(WORK INSTRUCTIONS)
Reproduce word for word the lines of the material starting at the line that contains "one: kWh 419000" and ending at the line that contains "The energy meter reads kWh 15564.1", with both of those lines included.

[Start of section]

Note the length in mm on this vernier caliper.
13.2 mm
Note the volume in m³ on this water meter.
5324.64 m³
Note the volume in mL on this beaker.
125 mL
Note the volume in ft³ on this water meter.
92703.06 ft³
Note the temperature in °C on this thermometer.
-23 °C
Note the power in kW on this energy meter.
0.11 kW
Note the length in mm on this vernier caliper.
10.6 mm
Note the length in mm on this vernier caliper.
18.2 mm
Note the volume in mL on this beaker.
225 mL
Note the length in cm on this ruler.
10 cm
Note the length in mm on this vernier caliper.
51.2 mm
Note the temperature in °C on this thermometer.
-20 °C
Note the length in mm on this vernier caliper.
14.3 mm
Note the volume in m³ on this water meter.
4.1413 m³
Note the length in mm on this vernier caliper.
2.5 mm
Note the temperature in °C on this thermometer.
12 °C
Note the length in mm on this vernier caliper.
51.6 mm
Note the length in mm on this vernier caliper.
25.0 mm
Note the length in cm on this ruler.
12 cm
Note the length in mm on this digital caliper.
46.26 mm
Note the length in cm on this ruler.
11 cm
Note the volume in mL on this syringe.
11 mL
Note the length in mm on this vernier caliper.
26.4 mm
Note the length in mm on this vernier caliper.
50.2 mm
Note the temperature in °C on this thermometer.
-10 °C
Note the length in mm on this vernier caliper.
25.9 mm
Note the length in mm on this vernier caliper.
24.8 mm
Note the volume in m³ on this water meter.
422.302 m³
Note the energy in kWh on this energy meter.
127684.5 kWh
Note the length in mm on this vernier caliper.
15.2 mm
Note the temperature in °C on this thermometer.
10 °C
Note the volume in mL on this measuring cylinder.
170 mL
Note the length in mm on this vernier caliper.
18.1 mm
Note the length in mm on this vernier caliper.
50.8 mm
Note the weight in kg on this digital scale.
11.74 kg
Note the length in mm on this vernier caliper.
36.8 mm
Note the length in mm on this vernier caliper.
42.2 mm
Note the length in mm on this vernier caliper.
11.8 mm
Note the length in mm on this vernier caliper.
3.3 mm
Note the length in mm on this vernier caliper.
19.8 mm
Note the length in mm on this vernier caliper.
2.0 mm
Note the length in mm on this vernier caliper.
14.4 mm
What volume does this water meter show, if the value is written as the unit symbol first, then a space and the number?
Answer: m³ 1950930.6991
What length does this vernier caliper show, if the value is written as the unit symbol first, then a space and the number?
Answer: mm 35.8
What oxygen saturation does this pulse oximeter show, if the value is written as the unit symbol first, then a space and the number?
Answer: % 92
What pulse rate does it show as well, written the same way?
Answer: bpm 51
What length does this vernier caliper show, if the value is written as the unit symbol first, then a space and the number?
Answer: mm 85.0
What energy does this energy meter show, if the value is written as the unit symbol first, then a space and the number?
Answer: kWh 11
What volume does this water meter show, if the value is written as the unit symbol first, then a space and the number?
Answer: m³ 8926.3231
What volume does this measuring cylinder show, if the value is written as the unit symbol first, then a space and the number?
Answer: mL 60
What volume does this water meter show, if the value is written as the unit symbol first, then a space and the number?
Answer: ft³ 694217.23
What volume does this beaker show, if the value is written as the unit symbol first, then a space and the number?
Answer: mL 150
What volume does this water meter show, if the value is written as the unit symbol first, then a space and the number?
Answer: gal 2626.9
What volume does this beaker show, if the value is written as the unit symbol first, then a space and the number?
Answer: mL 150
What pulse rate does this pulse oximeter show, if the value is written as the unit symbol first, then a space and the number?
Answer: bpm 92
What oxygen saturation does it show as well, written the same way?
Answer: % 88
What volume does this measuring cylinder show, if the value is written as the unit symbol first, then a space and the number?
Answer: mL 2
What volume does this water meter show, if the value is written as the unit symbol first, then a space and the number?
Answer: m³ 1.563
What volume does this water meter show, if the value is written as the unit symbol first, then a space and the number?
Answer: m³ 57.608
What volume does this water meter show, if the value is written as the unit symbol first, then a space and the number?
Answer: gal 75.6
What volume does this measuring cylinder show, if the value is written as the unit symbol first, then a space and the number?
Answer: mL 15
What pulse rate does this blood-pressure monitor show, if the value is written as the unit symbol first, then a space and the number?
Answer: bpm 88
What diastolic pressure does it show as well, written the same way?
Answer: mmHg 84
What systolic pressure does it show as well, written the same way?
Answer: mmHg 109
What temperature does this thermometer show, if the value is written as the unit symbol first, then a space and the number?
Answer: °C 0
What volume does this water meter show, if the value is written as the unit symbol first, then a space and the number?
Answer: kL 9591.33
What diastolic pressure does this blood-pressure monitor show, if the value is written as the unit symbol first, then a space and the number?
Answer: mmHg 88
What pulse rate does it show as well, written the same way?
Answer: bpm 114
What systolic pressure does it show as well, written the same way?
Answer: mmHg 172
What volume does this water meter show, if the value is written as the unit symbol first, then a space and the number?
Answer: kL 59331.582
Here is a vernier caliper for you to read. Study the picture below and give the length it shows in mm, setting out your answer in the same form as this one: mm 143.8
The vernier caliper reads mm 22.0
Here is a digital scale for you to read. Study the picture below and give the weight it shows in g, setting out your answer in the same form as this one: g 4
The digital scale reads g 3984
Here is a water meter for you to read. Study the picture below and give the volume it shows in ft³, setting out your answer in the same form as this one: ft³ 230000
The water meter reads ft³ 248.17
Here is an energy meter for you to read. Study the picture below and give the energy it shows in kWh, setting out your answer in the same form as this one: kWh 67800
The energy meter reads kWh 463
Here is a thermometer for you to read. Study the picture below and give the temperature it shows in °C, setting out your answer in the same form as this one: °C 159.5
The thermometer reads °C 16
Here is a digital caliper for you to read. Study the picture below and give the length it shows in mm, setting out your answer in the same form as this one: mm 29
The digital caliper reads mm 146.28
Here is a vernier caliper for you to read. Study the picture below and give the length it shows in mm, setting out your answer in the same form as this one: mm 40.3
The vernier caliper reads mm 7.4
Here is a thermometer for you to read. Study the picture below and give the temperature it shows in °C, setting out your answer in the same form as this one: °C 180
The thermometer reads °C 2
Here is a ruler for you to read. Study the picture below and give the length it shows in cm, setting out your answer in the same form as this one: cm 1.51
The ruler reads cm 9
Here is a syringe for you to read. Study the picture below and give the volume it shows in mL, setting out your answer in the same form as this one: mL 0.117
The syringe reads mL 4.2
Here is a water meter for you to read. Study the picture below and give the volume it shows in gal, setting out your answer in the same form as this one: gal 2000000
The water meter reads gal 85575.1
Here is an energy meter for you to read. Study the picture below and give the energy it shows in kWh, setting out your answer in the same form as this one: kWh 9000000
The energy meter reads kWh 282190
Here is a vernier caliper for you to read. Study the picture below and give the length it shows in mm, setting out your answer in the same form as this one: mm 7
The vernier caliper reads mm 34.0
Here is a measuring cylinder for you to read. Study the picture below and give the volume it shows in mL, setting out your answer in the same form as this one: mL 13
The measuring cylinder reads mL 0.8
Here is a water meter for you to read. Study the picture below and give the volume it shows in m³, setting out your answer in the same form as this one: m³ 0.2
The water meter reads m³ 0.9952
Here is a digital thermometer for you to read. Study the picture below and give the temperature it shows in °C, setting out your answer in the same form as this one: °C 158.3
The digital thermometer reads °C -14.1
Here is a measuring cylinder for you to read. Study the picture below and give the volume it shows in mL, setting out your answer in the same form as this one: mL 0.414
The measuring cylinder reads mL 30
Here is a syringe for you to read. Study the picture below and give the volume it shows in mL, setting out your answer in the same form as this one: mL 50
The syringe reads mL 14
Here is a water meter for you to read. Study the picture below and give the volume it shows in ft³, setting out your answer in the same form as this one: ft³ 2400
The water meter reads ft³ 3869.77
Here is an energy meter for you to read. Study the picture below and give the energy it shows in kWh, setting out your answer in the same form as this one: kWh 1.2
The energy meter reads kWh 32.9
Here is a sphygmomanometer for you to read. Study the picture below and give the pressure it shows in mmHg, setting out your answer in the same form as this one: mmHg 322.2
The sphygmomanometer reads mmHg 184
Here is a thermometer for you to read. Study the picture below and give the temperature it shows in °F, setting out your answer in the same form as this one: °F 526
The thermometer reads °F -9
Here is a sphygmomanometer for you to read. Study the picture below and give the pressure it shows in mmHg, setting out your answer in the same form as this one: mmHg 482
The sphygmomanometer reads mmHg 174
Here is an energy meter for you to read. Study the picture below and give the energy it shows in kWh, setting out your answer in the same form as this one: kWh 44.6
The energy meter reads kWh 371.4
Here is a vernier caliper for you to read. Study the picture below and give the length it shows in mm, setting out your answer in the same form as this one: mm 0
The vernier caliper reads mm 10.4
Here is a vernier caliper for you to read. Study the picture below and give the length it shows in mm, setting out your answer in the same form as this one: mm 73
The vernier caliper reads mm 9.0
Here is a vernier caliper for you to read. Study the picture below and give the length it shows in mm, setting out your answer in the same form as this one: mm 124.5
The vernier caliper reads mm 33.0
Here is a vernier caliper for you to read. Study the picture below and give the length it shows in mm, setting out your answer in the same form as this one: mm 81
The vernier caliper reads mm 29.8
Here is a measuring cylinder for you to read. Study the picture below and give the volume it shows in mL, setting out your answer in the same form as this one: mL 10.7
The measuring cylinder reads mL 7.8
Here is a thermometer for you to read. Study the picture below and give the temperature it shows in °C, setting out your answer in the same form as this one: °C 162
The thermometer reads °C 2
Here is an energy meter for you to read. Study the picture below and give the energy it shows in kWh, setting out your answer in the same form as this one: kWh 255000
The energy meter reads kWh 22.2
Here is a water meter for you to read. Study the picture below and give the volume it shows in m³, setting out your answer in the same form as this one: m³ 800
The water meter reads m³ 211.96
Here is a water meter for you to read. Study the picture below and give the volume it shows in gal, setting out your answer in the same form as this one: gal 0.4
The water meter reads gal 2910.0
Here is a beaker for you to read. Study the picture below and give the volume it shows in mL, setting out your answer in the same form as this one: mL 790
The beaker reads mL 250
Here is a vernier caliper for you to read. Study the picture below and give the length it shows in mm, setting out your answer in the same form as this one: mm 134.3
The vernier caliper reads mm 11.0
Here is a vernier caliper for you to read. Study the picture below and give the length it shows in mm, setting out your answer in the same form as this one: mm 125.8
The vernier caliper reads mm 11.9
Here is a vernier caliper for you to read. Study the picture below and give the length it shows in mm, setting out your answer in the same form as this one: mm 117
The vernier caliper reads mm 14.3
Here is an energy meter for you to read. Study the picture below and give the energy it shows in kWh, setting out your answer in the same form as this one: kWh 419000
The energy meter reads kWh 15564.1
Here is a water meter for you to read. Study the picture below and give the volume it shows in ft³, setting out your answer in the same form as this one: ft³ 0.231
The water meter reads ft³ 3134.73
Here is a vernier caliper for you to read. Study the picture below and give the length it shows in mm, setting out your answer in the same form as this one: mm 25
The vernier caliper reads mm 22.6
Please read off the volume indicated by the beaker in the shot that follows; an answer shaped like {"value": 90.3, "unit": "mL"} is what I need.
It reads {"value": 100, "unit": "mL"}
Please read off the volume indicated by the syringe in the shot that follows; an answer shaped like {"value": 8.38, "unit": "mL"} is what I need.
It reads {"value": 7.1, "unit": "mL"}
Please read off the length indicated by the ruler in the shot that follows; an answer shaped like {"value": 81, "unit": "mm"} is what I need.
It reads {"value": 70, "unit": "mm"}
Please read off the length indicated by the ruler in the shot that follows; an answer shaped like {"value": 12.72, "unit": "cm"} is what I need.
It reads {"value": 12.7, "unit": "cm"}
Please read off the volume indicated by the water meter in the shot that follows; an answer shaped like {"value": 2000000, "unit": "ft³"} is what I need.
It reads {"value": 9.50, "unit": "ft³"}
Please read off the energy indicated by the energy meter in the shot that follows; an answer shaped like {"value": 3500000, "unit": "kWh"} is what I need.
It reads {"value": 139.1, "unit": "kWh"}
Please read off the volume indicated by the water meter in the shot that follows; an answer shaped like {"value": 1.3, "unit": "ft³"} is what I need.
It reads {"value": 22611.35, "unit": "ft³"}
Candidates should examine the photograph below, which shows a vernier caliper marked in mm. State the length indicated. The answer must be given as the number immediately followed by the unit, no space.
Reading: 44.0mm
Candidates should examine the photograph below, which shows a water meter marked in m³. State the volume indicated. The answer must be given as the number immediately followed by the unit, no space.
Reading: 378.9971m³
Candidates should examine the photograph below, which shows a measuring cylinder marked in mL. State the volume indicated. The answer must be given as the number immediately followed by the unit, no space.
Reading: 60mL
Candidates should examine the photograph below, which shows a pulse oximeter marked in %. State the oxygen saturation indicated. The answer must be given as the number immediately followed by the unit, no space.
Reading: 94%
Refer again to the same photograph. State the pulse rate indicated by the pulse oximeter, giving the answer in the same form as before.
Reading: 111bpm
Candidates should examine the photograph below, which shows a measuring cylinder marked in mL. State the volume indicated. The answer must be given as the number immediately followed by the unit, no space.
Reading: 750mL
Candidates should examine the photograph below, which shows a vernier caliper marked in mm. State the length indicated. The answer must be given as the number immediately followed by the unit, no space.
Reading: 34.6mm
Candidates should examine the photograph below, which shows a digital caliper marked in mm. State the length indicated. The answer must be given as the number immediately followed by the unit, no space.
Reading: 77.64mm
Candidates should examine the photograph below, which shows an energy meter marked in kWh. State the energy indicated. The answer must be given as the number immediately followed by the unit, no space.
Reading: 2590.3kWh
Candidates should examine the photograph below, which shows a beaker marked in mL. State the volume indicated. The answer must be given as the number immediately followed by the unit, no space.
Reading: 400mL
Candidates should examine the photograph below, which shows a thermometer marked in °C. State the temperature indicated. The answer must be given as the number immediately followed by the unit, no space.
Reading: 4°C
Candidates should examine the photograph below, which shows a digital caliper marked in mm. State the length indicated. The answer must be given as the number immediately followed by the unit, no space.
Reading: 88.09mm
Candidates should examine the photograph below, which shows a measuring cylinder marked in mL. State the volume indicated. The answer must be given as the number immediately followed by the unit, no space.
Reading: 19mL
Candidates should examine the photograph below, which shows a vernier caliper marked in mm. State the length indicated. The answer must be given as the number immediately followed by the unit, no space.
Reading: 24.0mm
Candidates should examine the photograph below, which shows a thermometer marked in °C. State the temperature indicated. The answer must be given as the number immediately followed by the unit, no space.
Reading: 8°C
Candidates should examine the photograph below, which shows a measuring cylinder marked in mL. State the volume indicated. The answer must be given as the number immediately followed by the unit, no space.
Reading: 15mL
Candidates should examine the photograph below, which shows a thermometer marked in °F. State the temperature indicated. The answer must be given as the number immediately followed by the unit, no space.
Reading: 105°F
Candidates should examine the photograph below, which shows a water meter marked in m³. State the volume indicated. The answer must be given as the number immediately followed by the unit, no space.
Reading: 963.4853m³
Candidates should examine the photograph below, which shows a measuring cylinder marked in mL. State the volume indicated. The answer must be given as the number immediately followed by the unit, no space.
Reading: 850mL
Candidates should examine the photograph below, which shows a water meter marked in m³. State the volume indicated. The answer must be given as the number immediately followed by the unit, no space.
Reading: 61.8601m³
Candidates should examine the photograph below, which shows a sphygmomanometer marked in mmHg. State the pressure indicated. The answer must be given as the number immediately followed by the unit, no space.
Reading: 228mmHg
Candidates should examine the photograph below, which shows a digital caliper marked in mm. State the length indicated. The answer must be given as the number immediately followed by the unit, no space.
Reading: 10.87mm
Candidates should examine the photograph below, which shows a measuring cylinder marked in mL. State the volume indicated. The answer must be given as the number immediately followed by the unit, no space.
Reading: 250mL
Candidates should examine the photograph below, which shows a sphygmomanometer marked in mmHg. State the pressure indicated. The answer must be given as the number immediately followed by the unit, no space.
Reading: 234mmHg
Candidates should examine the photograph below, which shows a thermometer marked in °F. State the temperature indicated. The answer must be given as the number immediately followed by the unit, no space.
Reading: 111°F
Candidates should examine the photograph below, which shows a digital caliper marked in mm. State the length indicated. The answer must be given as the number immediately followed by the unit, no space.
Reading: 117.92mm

[End of section]

(ANSWER SECTION)
Here is an energy meter for you to read. Study the picture below and give the energy it shows in kWh, setting out your answer in the same form as this one: kWh 419000
The energy meter reads kWh 15564.1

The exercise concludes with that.